# Description of the task
Word for word, restate the lines from the top of the records below through the line with "su acto altruista.", both included, with no pictures in the result.

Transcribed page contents
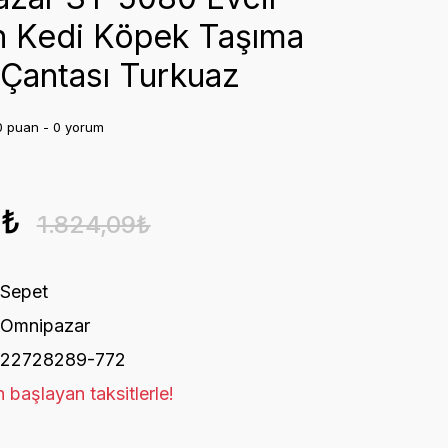
 Kedi Köpek Taşıma
 Çantası Turkuaz
0 puan - 0 yorum
9₺
1.824,09₺
Sepet
Omnipazar
22728289-772
 başlayan taksitlerle!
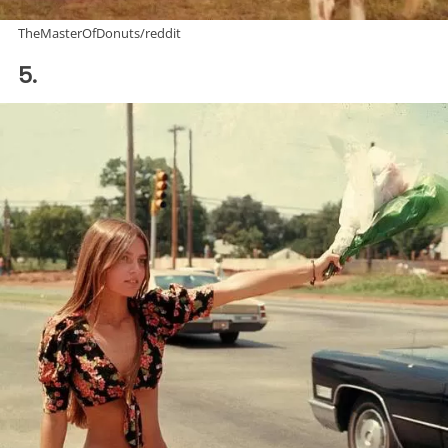
TheMasterOfDonuts/reddit
5.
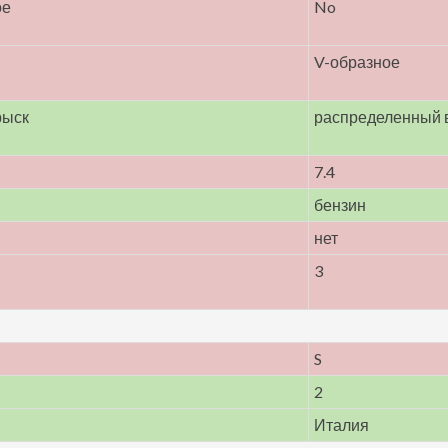
ое
No
V-образное
рыск
распределенный 
7.4
бензин
нет
3
S
2
Италия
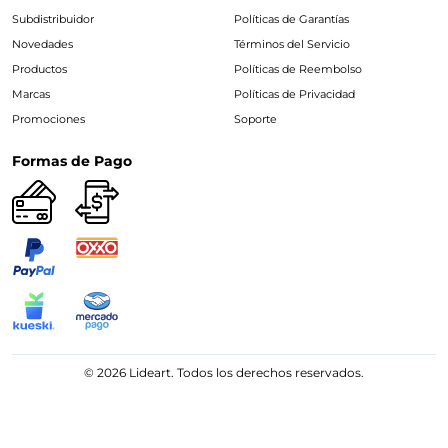
Subdistribuidor
Políticas de Garantías
Novedades
Términos del Servicio
Productos
Políticas de Reembolso
Marcas
Políticas de Privacidad
Promociones
Soporte
Formas de Pago
© 2026 Lideart. Todos los derechos reservados.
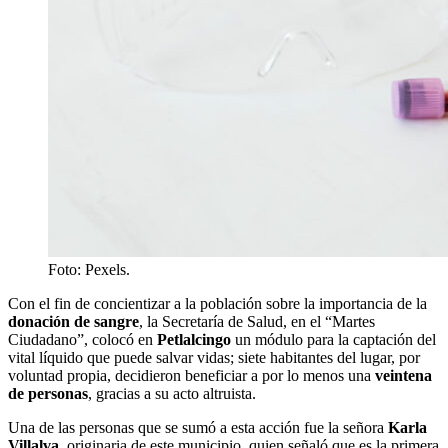
Foto: Pexels.
Con el fin de concientizar a la población sobre la importancia de la
donación de sangre
, la Secretaría de Salud, en el “Martes
Ciudadano”, colocó en
Petlalcingo
un módulo para la captación del
vital líquido que puede salvar vidas; siete habitantes del lugar, por
voluntad propia, decidieron beneficiar a por lo menos una
veintena
de personas
, gracias a su acto altruista.
Una de las personas que se sumó a esta acción fue la señora
Karla
Villalva
, originaria de este municipio, quien señaló que es la primera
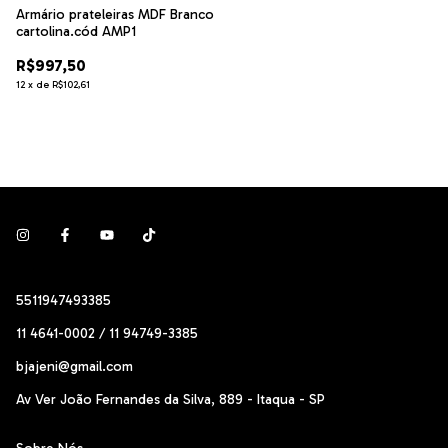
Armário prateleiras MDF Branco
cartolina.cód AMP1
R$997,50
12
x
de
R$102,61
5511947493385
11 4641-0002 / 11 94749-3385
bjajeni@gmail.com
Av Ver João Fernandes da Silva, 889 - Itaqua - SP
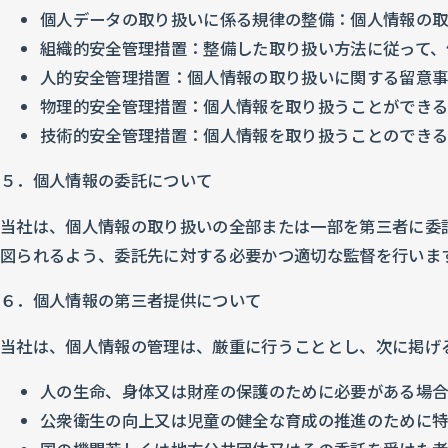
個人データの取り扱いに係る規律の整備：個人情報の取
組織的安全管理措置：整備した取り扱い方法に従って、
人的安全管理措置：個人情報の取り扱いに関する留意事
物理的安全管理措置：個人情報を取り扱うことができる
技術的安全管理措置：個人情報を取り扱うことのできる
５．個人情報の委託について
当社は、個人情報の取り扱いの全部または一部を第三者に委
図られるよう、委託先に対する必要かつ適切な監督を行いま
６．個人情報の第三者提供について
当社は、個人情報の管理は、厳重に行うこととし、次に掲げ
人の生命、身体又は財産の保護のために必要がある場合
公衆衛生の向上又は児童の健全な育成の推進のために特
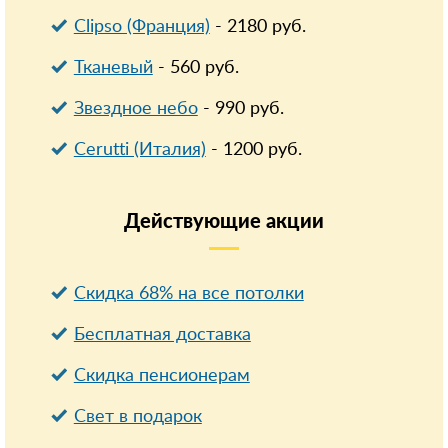
Clipso (Франция)
-
2180
руб.
Тканевый
-
560
руб.
Звездное небо
-
990
руб.
Cerutti (Италия)
-
1200
руб.
Действующие
акции
Скидка 68% на все потолки
Бесплатная доставка
Cкидка пенсионерам
Свет в подарок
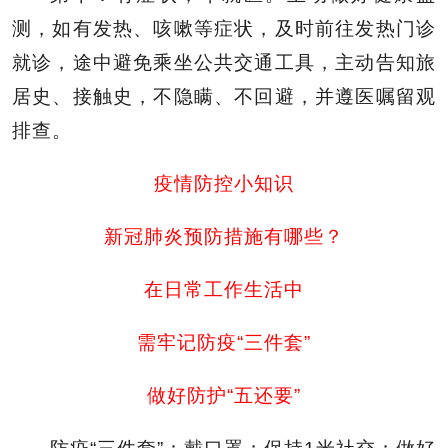
测，如有发热、咳嗽等症状，及时前往发热门诊
就诊，途中避免乘坐公共交通工具，主动告知旅
居史、接触史，不隐瞒、不回避，并遵医嘱留观
排查。
疫情防控小知识
新冠肺炎预防措施有哪些？
在日常工作生活中
需牢记防疫“三件套”
做好防护“五还要”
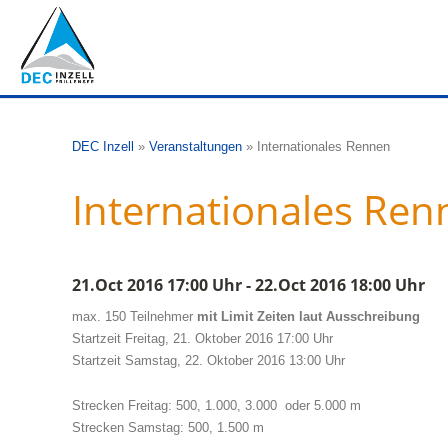
DEC Inzell
»
Veranstaltungen
»
Internationales Rennen
Internationales Ren
21.Oct 2016 17:00 Uhr - 22.Oct 2016 18:00 Uhr
max. 150 Teilnehmer
mit Limit Zeiten laut Ausschreibung
Startzeit Freitag, 21. Oktober 2016 17:00 Uhr
Startzeit Samstag, 22. Oktober 2016 13:00 Uhr
Strecken Freitag: 500, 1.000, 3.000 oder 5.000 m
Strecken Samstag: 500, 1.500 m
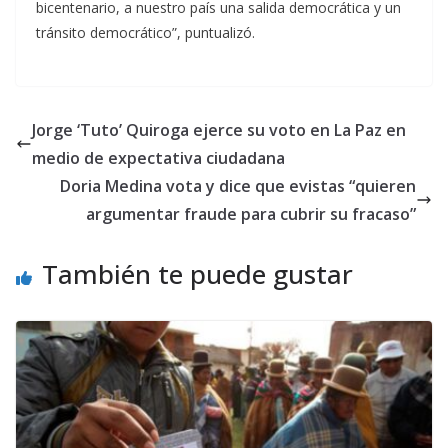
bicentenario, a nuestro país una salida democrática y un
tránsito democrático”, puntualizó.
Jorge ‘Tuto’ Quiroga ejerce su voto en La Paz en
medio de expectativa ciudadana
Doria Medina vota y dice que evistas “quieren
argumentar fraude para cubrir su fracaso”
También te puede gustar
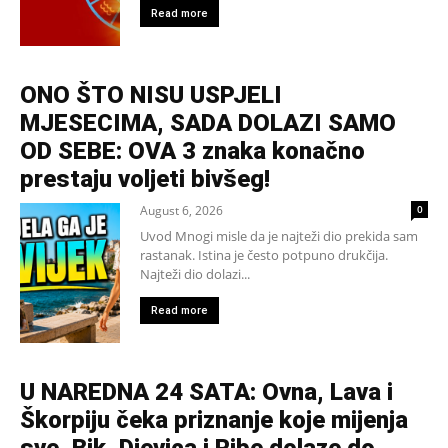
Read more
ONO ŠTO NISU USPJELI
MJESECIMA, SADA DOLAZI SAMO
OD SEBE: OVA 3 znaka konačno
prestaju voljeti bivšeg!
August 6, 2026
0
Uvod Mnogi misle da je najteži dio prekida sam
rastanak. Istina je često potpuno drukčija.
Najteži dio dolazi...
Read more
U NAREDNA 24 SATA: Ovna, Lava i
Škorpiju čeka priznanje koje mijenja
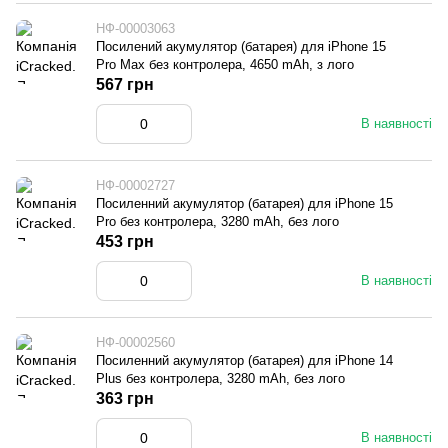
НФ-00003063
Посилений акумулятор (батарея) для iPhone 15
Pro Max без контролера, 4650 mAh, з лого
567 грн
В наявності
НФ-00002727
Посиленний акумулятор (батарея) для iPhone 15
Pro без контролера, 3280 mAh, без лого
453 грн
В наявності
НФ-00002560
Посиленний акумулятор (батарея) для iPhone 14
Plus без контролера, 3280 mAh, без лого
363 грн
В наявності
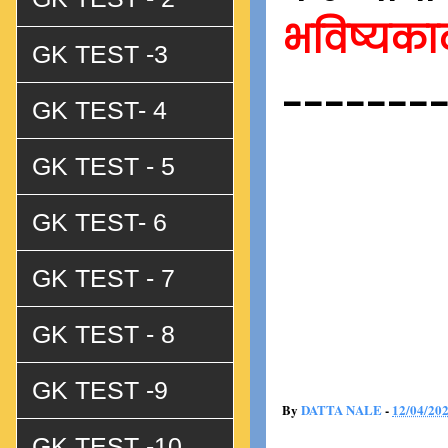
भविष्यक
GK TEST -3
-------
GK TEST- 4
GK TEST - 5
GK TEST- 6
GK TEST - 7
GK TEST - 8
GK TEST -9
By
DATTA NALE
-
12/04/20
GK TEST -10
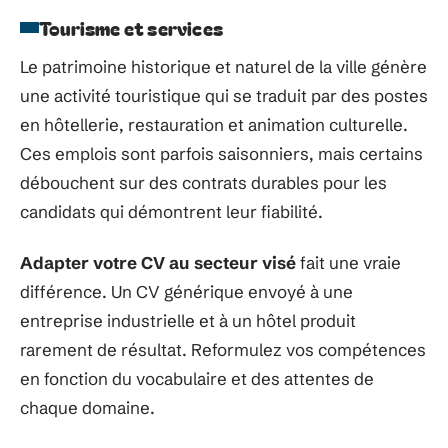
Tourisme et services
Le patrimoine historique et naturel de la ville génère
une activité touristique qui se traduit par des postes
en hôtellerie, restauration et animation culturelle.
Ces emplois sont parfois saisonniers, mais certains
débouchent sur des contrats durables pour les
candidats qui démontrent leur fiabilité.
Adapter votre CV au secteur visé
fait une vraie
différence. Un CV générique envoyé à une
entreprise industrielle et à un hôtel produit
rarement de résultat. Reformulez vos compétences
en fonction du vocabulaire et des attentes de
chaque domaine.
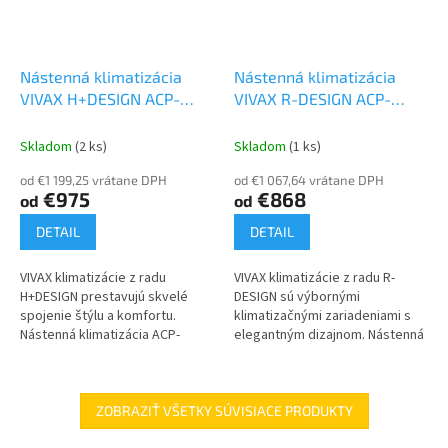
Nástenná klimatizácia
Nástenná klimatizácia
VIVAX H+DESIGN ACP-
VIVAX R-DESIGN ACP-
18CH50AEHI 5 kW
Set s
18CH50AERI 5 kW
Set s
kompresorom
kompresorom
Skladom
(2 ks)
Skladom
(1 ks)
od €1 199,25 vrátane DPH
od €1 067,64 vrátane DPH
€975
€868
od
od
DETAIL
DETAIL
VIVAX klimatizácie z radu
VIVAX klimatizácie z radu R-
H+DESIGN prestavujú skvelé
DESIGN sú výbornými
spojenie štýlu a komfortu.
klimatizačnými zariadeniami s
Nástenná klimatizácia ACP-
elegantným dizajnom. Nástenná
18CH50AEHI (set s
klimatizácia ACP-
kompresorom) s výkonom 5 kW
18CH50AERI (set s
je k dispozícii v rôznych...
kompresorom) s výkonom 5...
ZOBRAZIŤ VŠETKY SÚVISIACE PRODUKTY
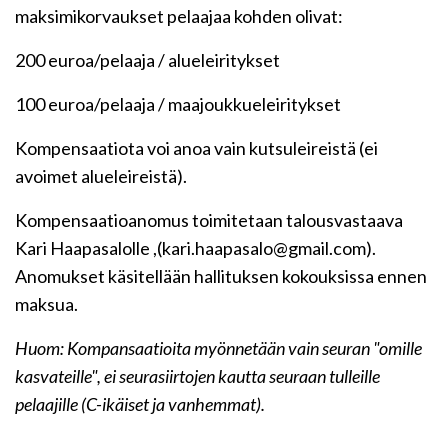
maksimikorvaukset pelaajaa kohden olivat:
200 euroa/pelaaja / alueleiritykset
100 euroa/pelaaja / maajoukkueleiritykset
Kompensaatiota voi anoa vain kutsuleireistä (ei
avoimet alueleireistä).
Kompensaatioanomus toimitetaan talousvastaava
Kari Haapasalolle ,(kari.haapasalo@gmail.com).
Anomukset käsitellään hallituksen kokouksissa ennen
maksua.
Huom: Kompansaatioita myönnetään vain seuran "omille
kasvateille", ei seurasiirtojen kautta seuraan tulleille
pelaajille (C-ikäiset ja vanhemmat).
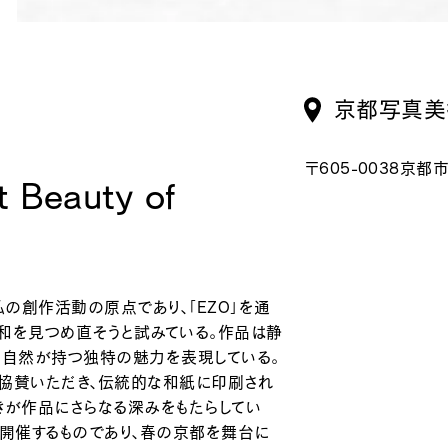
京都写真美
〒605-0038京都
t Beauty of
の創作活動の原点であり、「EZO」を通
和を見つめ直そうと試みている。作品は静
の自然が持つ独特の魅力を表現している。
り協賛いただき、伝統的な和紙に印刷され
きが作品にさらなる深みをもたらしてい
て開催するものであり、春の京都を舞台に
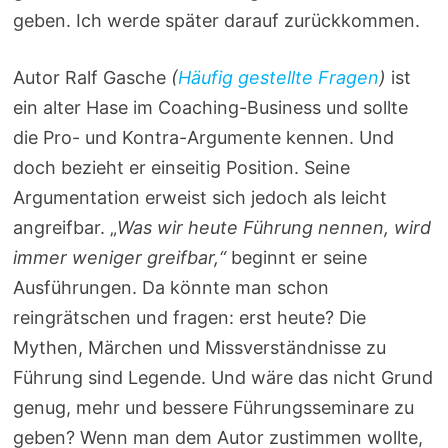
geben. Ich werde später darauf zurückkommen.
Autor Ralf Gasche
(
Häufig gestellte Fragen
)
ist
ein alter Hase im Coaching-Business und sollte
die Pro- und Kontra-Argumente kennen. Und
doch bezieht er einseitig Position. Seine
Argumentation erweist sich jedoch als leicht
angreifbar. „
Was wir heute Führung nennen, wird
immer weniger greifbar,“
beginnt er seine
Ausführungen. Da könnte man schon
reingrätschen und fragen: erst heute? Die
Mythen, Märchen und Missverständnisse zu
Führung sind Legende. Und wäre das nicht Grund
genug, mehr und bessere Führungsseminare zu
geben? Wenn man dem Autor zustimmen wollte,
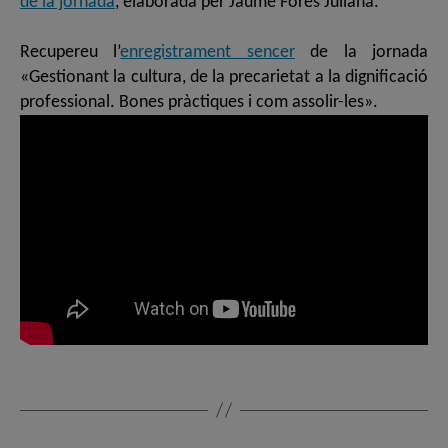
de la jornada
, elaborada per Jaume Forés Juliana.
Recupereu l’
enregistrament sencer
de la jornada
«Gestionant la cultura, de la precarietat a la dignificació
professional. Bones pràctiques i com assolir-les».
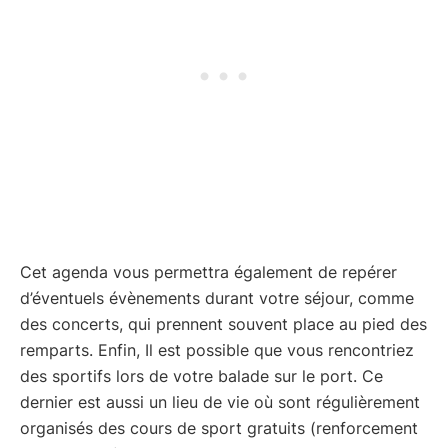
Cet agenda vous permettra également de repérer
d’éventuels évènements durant votre séjour, comme
des concerts, qui prennent souvent place au pied des
remparts. Enfin, Il est possible que vous rencontriez
des sportifs lors de votre balade sur le port. Ce
dernier est aussi un lieu de vie où sont régulièrement
organisés des cours de sport gratuits (renforcement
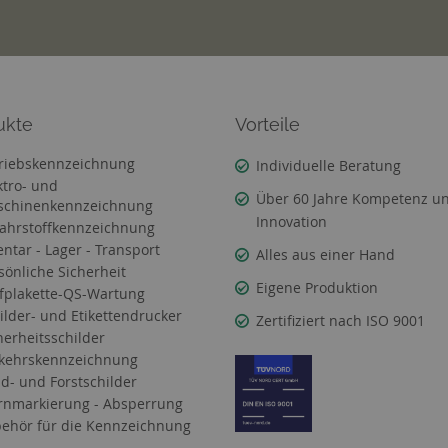
ukte
Vorteile
riebskennzeichnung
Individuelle Beratung
ktro- und
Über 60 Jahre Kompetenz u
chinenkennzeichnung
Innovation
ahrstoffkennzeichnung
entar - Lager - Transport
Alles aus einer Hand
sönliche Sicherheit
Eigene Produktion
fplakette-QS-Wartung
ilder- und Etikettendrucker
Zertifiziert nach ISO 9001
herheitsschilder
kehrskennzeichnung
d- und Forstschilder
nmarkierung - Absperrung
ehör für die Kennzeichnung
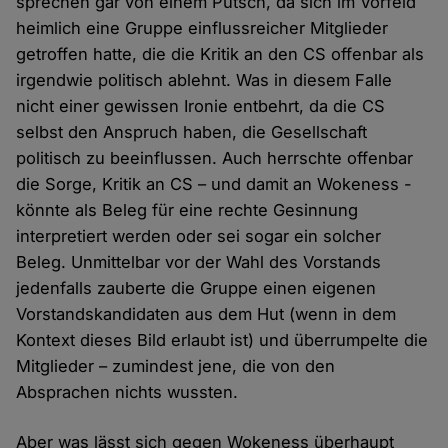
sprechen gar von einem Putsch, da sich im Vorfeld
heimlich eine Gruppe einflussreicher Mitglieder
getroffen hatte, die die Kritik an den CS offenbar als
irgendwie politisch ablehnt. Was in diesem Falle
nicht einer gewissen Ironie entbehrt, da die CS
selbst den Anspruch haben, die Gesellschaft
politisch zu beeinflussen. Auch herrschte offenbar
die Sorge, Kritik an CS – und damit an Wokeness -
könnte als Beleg für eine rechte Gesinnung
interpretiert werden oder sei sogar ein solcher
Beleg. Unmittelbar vor der Wahl des Vorstands
jedenfalls zauberte die Gruppe einen eigenen
Vorstandskandidaten aus dem Hut (wenn in dem
Kontext dieses Bild erlaubt ist) und überrumpelte die
Mitglieder – zumindest jene, die von den
Absprachen nichts wussten.
Aber was lässt sich gegen Wokeness überhaupt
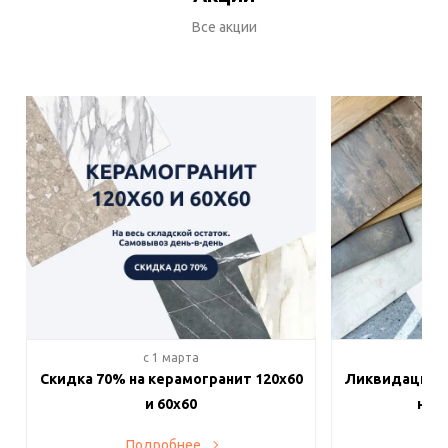
Все акции
c 1 марта
c 
Скидка 70% на керамогранит 120х60
Ликвидация п
и 60х60
на в
Подробнее
По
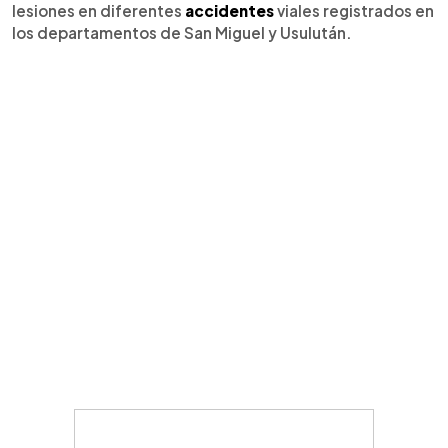
lesiones en diferentes
accidentes
viales registrados en
los departamentos de San Miguel y Usulután.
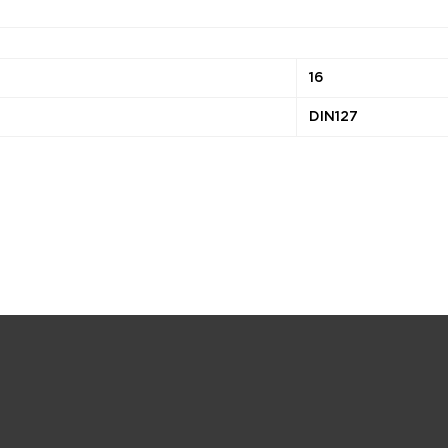
16
DIN127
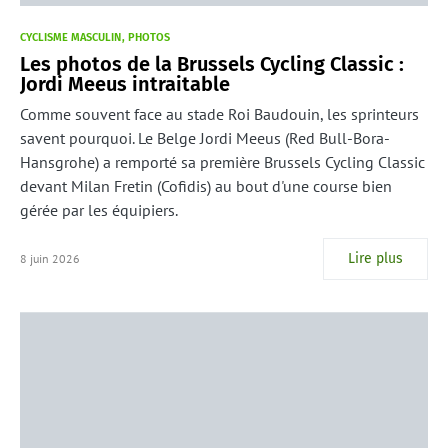
CYCLISME MASCULIN
PHOTOS
Les photos de la Brussels Cycling Classic :
Jordi Meeus intraitable
Comme souvent face au stade Roi Baudouin, les sprinteurs
savent pourquoi. Le Belge Jordi Meeus (Red Bull-Bora-
Hansgrohe) a remporté sa première Brussels Cycling Classic
devant Milan Fretin (Cofidis) au bout d'une course bien
gérée par les équipiers.
Lire plus
8 juin 2026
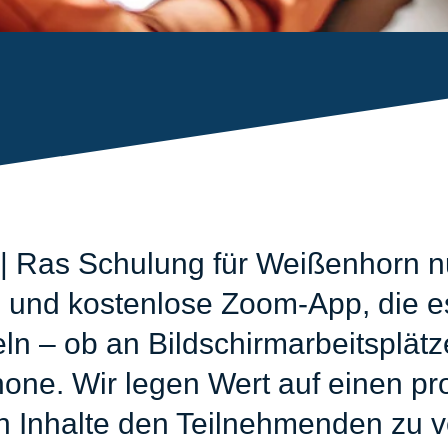
| Ras Schulung für Weißenhorn nu
 und kostenlose Zoom-App, die es
eln – ob an Bildschirmarbeitsplät
ne. Wir legen Wert auf einen pro
n Inhalte den Teilnehmenden zu v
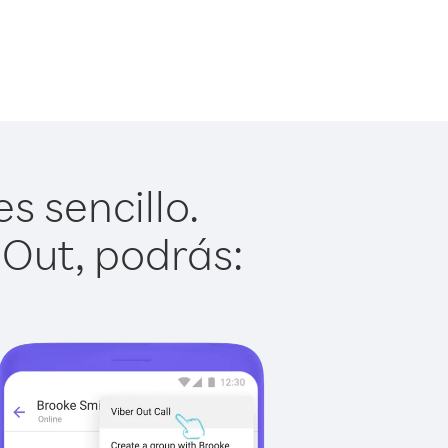
s sencillo.
 Out, podrás:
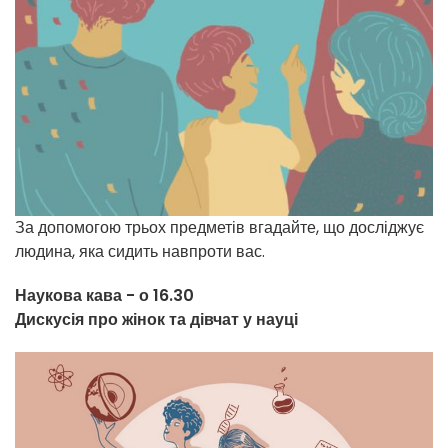
За допомогою трьох предметів вгадайте, що досліджує
людина, яка сидить навпроти вас.
Наукова кава - о 16.30
Дискусія про жінок та дівчат у науці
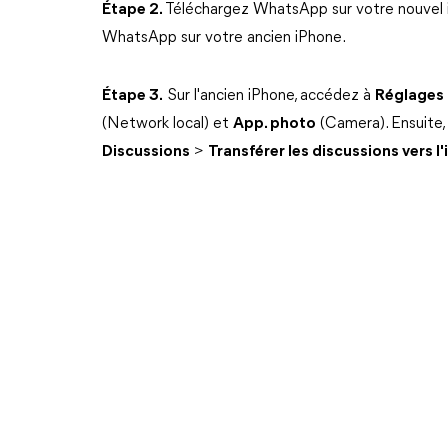
Étape 2.
Téléchargez WhatsApp sur votre nouvel iP
WhatsApp sur votre ancien iPhone.
Étape 3.
Sur l'ancien iPhone, accédez à
Réglages
(Network local) et
App. photo
(Camera). Ensuite
Discussions
>
Transférer les discussions vers l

# Answer section
 Kedi Köpek Taşıma
 Çantası Turkuaz
0 puan - 0 yorum
9₺
1.824,09₺
Sepet
Omnipazar
22728289-772
 başlayan taksitlerle!
TheMasterOfDonuts/reddit
5.
ое
No
V-образное
рыск
распределенный 
7.4
бензин
нет
3
S
2
Италия
Subdistribuidor
Políticas de Garantías
Novedades
Términos del Servicio
Productos
Políticas de Reembolso
Marcas
Políticas de Privacidad
Promociones
Soporte
Formas de Pago
© 2026 Lideart. Todos los derechos reservados.
Foto: Pexels.
Con el fin de concientizar a la población sobre la importancia de la
donación de sangre
, la Secretaría de Salud, en el “Martes
Ciudadano”, colocó en
Petlalcingo
un módulo para la captación del
vital líquido que puede salvar vidas; siete habitantes del lugar, por
voluntad propia, decidieron beneficiar a por lo menos una
veintena
de personas
, gracias a su acto altruista.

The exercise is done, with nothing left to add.